Commuters may see a change in benefits also. Buried in the deal is a provision to extend parity between the exclusion from income for employer-provided mass transit and parking benefits. This can mean that pre-tax mass transit benefits become equal to pre-tax parking benefits.

For those inclined toward philanthropy, the fiscal cliff bill extends the ability to make tax-free distributions from IRAs to charities.

These provisions, and dozens of others we can't cover in this short space, mean that all taxpayers, especially those with a high net worth, will have to take a fresh look at their financial plans and their estate plans.

IPAA relieved at fiscal cliff deal

The Independent Petroleum Association of America issued a statement on Jan. 10 saying the oil and gas industry's tax provisions "remain intact" in the fiscal cliff deal. "The tax provisions critical to independent producers were not targeted or cut in the final agreements to avert the fiscal cliff," says the organization.

Over the past year, IPAA chairman Gigi Lazenby and president and CEO Barry Russell, along with the organization's government relations staff in Washington have been hard at work, visiting top legislators and their staff in Congress to discuss the importance of allowing intangible drilling costs and percentage depletion to remain intact.

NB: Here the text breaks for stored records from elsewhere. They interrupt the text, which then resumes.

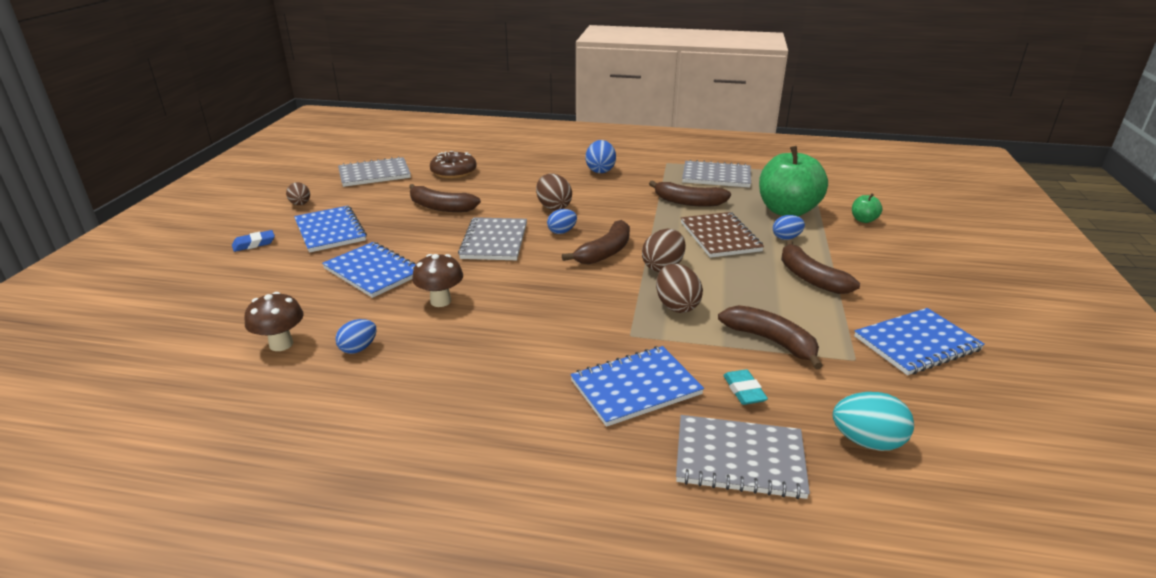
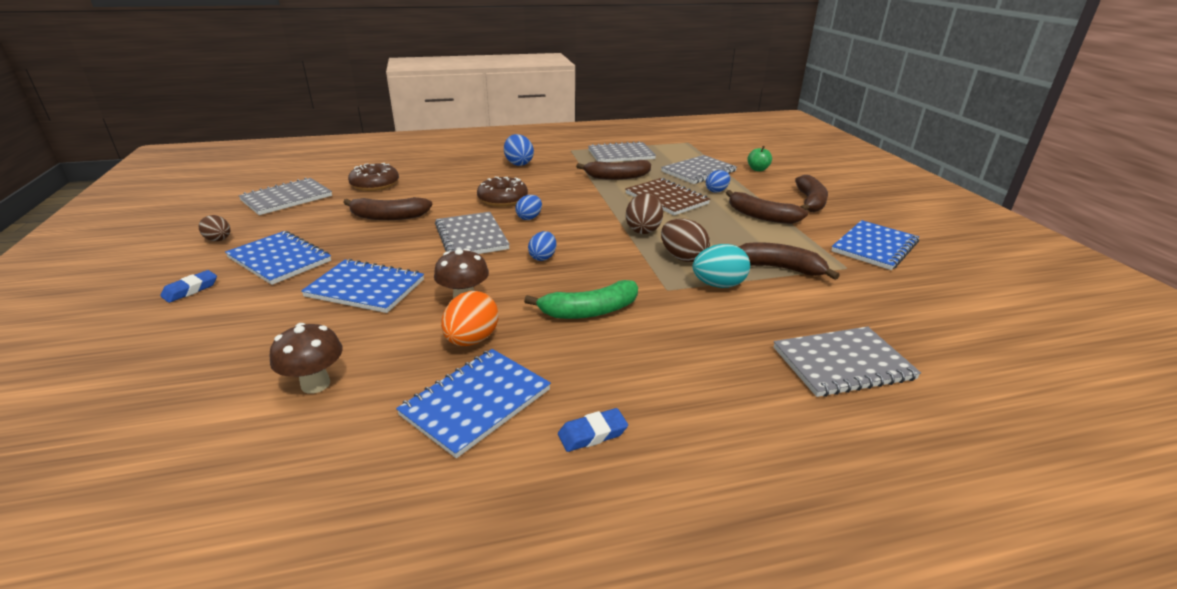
camera: 25 degrees left, 0 degrees up
(358, 348) = (414, 365): blue egg -> blue egg (543, 257)
(418, 339) = (472, 340): none -> orange egg
(446, 448) = (592, 434): none -> blue eraser
(537, 338) = (589, 311): none -> green banana
(553, 207) = (503, 199): brown egg -> brown donut
(605, 252) = (583, 227): brown banana -> brown banana (810, 202)
(635, 387) = (712, 330): blue notebook -> blue notebook (476, 402)
(744, 391) = (795, 310): turquoise eraser -> none
(787, 211) = (698, 171): green apple -> grey notebook
(867, 441) = (912, 324): turquoise egg -> turquoise egg (718, 285)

With that particular threat averted, the industry's tax structure will remain a target in the new Congress as comprehensive tax reform was not settled in the last session. IPAA has been working with all the other national oil and natural gas trade associations to present a united front in Washington. The organization's government relations staff has already been meeting with and reaching out to the new members of Congress, reviewing the basic upstream operating structure of the industry, and explaining how new taxes on energy production will inevitably result in less energy and fewer jobs.